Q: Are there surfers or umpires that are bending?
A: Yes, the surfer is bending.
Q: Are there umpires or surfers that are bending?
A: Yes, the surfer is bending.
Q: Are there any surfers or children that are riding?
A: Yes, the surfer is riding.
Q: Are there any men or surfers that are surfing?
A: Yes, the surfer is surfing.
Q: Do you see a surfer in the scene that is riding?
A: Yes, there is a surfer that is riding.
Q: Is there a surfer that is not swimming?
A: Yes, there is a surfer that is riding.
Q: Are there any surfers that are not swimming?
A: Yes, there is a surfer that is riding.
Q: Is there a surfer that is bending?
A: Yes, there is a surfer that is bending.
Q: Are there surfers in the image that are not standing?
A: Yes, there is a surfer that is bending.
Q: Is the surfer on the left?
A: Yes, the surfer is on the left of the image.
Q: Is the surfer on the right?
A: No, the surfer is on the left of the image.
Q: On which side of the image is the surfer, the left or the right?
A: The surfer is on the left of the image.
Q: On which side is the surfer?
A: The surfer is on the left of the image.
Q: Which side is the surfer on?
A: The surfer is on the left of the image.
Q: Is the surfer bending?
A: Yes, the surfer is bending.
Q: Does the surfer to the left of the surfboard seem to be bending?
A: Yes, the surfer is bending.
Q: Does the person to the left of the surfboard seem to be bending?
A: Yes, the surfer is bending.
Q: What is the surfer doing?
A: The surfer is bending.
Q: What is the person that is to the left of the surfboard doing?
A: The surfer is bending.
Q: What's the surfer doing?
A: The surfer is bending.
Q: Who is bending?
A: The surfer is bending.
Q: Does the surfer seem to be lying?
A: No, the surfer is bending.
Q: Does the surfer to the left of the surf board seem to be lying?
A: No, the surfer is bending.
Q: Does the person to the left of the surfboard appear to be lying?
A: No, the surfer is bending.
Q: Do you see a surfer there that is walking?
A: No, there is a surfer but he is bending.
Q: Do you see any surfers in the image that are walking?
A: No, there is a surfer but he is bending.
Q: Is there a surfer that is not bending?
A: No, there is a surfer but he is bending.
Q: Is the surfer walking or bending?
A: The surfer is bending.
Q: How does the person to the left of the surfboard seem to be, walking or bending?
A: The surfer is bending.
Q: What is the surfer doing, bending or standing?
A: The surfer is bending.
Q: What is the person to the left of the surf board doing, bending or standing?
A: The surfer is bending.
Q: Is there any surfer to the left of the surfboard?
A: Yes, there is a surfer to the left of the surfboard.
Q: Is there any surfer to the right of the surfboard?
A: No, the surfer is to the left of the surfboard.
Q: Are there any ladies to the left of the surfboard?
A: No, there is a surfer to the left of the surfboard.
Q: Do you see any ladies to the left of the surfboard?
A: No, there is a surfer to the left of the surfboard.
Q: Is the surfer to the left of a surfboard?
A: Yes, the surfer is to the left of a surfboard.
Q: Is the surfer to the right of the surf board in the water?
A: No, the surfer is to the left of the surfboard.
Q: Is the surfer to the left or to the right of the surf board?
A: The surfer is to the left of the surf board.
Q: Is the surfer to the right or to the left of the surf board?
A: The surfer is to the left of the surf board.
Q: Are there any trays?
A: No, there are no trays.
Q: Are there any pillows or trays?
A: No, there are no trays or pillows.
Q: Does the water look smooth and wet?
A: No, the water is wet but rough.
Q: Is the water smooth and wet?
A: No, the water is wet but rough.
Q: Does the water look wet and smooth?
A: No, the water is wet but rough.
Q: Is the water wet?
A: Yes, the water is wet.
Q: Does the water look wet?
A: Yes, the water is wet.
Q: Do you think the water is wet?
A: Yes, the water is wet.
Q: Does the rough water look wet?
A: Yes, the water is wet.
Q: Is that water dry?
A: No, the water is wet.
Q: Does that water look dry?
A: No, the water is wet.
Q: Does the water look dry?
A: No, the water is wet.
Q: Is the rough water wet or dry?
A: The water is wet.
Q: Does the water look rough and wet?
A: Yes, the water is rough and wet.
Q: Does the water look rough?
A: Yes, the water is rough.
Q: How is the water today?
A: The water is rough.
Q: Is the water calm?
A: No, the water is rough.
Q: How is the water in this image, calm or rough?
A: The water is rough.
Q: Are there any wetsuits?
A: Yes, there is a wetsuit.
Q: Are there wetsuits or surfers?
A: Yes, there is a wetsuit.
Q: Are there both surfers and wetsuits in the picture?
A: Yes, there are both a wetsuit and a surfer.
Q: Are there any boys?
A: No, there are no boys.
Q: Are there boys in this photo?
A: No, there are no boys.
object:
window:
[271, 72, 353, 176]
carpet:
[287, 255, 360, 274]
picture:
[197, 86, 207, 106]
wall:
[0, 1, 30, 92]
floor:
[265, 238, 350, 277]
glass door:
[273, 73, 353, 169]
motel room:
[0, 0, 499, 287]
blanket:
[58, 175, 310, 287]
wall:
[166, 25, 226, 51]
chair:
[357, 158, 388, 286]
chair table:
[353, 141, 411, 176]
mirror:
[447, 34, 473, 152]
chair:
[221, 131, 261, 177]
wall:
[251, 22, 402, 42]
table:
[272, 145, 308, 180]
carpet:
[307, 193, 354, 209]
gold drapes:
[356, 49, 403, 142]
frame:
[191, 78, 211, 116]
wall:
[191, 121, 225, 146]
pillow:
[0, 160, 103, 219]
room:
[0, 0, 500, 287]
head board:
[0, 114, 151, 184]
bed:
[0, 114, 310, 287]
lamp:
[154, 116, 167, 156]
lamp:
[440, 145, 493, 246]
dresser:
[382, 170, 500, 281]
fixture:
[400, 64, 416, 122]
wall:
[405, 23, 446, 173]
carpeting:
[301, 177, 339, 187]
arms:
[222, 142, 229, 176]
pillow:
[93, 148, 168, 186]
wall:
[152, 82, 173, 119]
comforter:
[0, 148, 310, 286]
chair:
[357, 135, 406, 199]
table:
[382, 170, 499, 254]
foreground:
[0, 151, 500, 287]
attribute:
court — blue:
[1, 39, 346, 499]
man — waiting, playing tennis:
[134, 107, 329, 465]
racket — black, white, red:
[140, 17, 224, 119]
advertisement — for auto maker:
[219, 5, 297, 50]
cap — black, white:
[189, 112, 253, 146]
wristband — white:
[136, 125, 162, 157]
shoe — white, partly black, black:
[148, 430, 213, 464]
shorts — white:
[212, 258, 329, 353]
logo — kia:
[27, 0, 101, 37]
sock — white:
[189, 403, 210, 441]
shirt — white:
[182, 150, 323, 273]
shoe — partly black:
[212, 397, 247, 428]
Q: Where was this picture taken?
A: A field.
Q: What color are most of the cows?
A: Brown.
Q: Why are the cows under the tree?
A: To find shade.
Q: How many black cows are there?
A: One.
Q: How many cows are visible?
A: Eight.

• **Brief**
Repeat the entries above verbatim.

• **Exercise response**
Q: Are there surfers or umpires that are bending?
A: Yes, the surfer is bending.
Q: Are there umpires or surfers that are bending?
A: Yes, the surfer is bending.
Q: Are there any surfers or children that are riding?
A: Yes, the surfer is riding.
Q: Are there any men or surfers that are surfing?
A: Yes, the surfer is surfing.
Q: Do you see a surfer in the scene that is riding?
A: Yes, there is a surfer that is riding.
Q: Is there a surfer that is not swimming?
A: Yes, there is a surfer that is riding.
Q: Are there any surfers that are not swimming?
A: Yes, there is a surfer that is riding.
Q: Is there a surfer that is bending?
A: Yes, there is a surfer that is bending.
Q: Are there surfers in the image that are not standing?
A: Yes, there is a surfer that is bending.
Q: Is the surfer on the left?
A: Yes, the surfer is on the left of the image.
Q: Is the surfer on the right?
A: No, the surfer is on the left of the image.
Q: On which side of the image is the surfer, the left or the right?
A: The surfer is on the left of the image.
Q: On which side is the surfer?
A: The surfer is on the left of the image.
Q: Which side is the surfer on?
A: The surfer is on the left of the image.
Q: Is the surfer bending?
A: Yes, the surfer is bending.
Q: Does the surfer to the left of the surfboard seem to be bending?
A: Yes, the surfer is bending.
Q: Does the person to the left of the surfboard seem to be bending?
A: Yes, the surfer is bending.
Q: What is the surfer doing?
A: The surfer is bending.
Q: What is the person that is to the left of the surfboard doing?
A: The surfer is bending.
Q: What's the surfer doing?
A: The surfer is bending.
Q: Who is bending?
A: The surfer is bending.
Q: Does the surfer seem to be lying?
A: No, the surfer is bending.
Q: Does the surfer to the left of the surf board seem to be lying?
A: No, the surfer is bending.
Q: Does the person to the left of the surfboard appear to be lying?
A: No, the surfer is bending.
Q: Do you see a surfer there that is walking?
A: No, there is a surfer but he is bending.
Q: Do you see any surfers in the image that are walking?
A: No, there is a surfer but he is bending.
Q: Is there a surfer that is not bending?
A: No, there is a surfer but he is bending.
Q: Is the surfer walking or bending?
A: The surfer is bending.
Q: How does the person to the left of the surfboard seem to be, walking or bending?
A: The surfer is bending.
Q: What is the surfer doing, bending or standing?
A: The surfer is bending.
Q: What is the person to the left of the surf board doing, bending or standing?
A: The surfer is bending.
Q: Is there any surfer to the left of the surfboard?
A: Yes, there is a surfer to the left of the surfboard.
Q: Is there any surfer to the right of the surfboard?
A: No, the surfer is to the left of the surfboard.
Q: Are there any ladies to the left of the surfboard?
A: No, there is a surfer to the left of the surfboard.
Q: Do you see any ladies to the left of the surfboard?
A: No, there is a surfer to the left of the surfboard.
Q: Is the surfer to the left of a surfboard?
A: Yes, the surfer is to the left of a surfboard.
Q: Is the surfer to the right of the surf board in the water?
A: No, the surfer is to the left of the surfboard.
Q: Is the surfer to the left or to the right of the surf board?
A: The surfer is to the left of the surf board.
Q: Is the surfer to the right or to the left of the surf board?
A: The surfer is to the left of the surf board.
Q: Are there any trays?
A: No, there are no trays.
Q: Are there any pillows or trays?
A: No, there are no trays or pillows.
Q: Does the water look smooth and wet?
A: No, the water is wet but rough.
Q: Is the water smooth and wet?
A: No, the water is wet but rough.
Q: Does the water look wet and smooth?
A: No, the water is wet but rough.
Q: Is the water wet?
A: Yes, the water is wet.
Q: Does the water look wet?
A: Yes, the water is wet.
Q: Do you think the water is wet?
A: Yes, the water is wet.
Q: Does the rough water look wet?
A: Yes, the water is wet.
Q: Is that water dry?
A: No, the water is wet.
Q: Does that water look dry?
A: No, the water is wet.
Q: Does the water look dry?
A: No, the water is wet.
Q: Is the rough water wet or dry?
A: The water is wet.
Q: Does the water look rough and wet?
A: Yes, the water is rough and wet.
Q: Does the water look rough?
A: Yes, the water is rough.
Q: How is the water today?
A: The water is rough.
Q: Is the water calm?
A: No, the water is rough.
Q: How is the water in this image, calm or rough?
A: The water is rough.
Q: Are there any wetsuits?
A: Yes, there is a wetsuit.
Q: Are there wetsuits or surfers?
A: Yes, there is a wetsuit.
Q: Are there both surfers and wetsuits in the picture?
A: Yes, there are both a wetsuit and a surfer.
Q: Are there any boys?
A: No, there are no boys.
Q: Are there boys in this photo?
A: No, there are no boys.
object:
window:
[271, 72, 353, 176]
carpet:
[287, 255, 360, 274]
picture:
[197, 86, 207, 106]
wall:
[0, 1, 30, 92]
floor:
[265, 238, 350, 277]
glass door:
[273, 73, 353, 169]
motel room:
[0, 0, 499, 287]
blanket:
[58, 175, 310, 287]
wall:
[166, 25, 226, 51]
chair:
[357, 158, 388, 286]
chair table:
[353, 141, 411, 176]
mirror:
[447, 34, 473, 152]
chair:
[221, 131, 261, 177]
wall:
[251, 22, 402, 42]
table:
[272, 145, 308, 180]
carpet:
[307, 193, 354, 209]
gold drapes:
[356, 49, 403, 142]
frame:
[191, 78, 211, 116]
wall:
[191, 121, 225, 146]
pillow:
[0, 160, 103, 219]
room:
[0, 0, 500, 287]
head board:
[0, 114, 151, 184]
bed:
[0, 114, 310, 287]
lamp:
[154, 116, 167, 156]
lamp:
[440, 145, 493, 246]
dresser:
[382, 170, 500, 281]
fixture:
[400, 64, 416, 122]
wall:
[405, 23, 446, 173]
carpeting:
[301, 177, 339, 187]
arms:
[222, 142, 229, 176]
pillow:
[93, 148, 168, 186]
wall:
[152, 82, 173, 119]
comforter:
[0, 148, 310, 286]
chair:
[357, 135, 406, 199]
table:
[382, 170, 499, 254]
foreground:
[0, 151, 500, 287]
attribute:
court — blue:
[1, 39, 346, 499]
man — waiting, playing tennis:
[134, 107, 329, 465]
racket — black, white, red:
[140, 17, 224, 119]
advertisement — for auto maker:
[219, 5, 297, 50]
cap — black, white:
[189, 112, 253, 146]
wristband — white:
[136, 125, 162, 157]
shoe — white, partly black, black:
[148, 430, 213, 464]
shorts — white:
[212, 258, 329, 353]
logo — kia:
[27, 0, 101, 37]
sock — white:
[189, 403, 210, 441]
shirt — white:
[182, 150, 323, 273]
shoe — partly black:
[212, 397, 247, 428]
Q: Where was this picture taken?
A: A field.
Q: What color are most of the cows?
A: Brown.
Q: Why are the cows under the tree?
A: To find shade.
Q: How many black cows are there?
A: One.
Q: How many cows are visible?
A: Eight.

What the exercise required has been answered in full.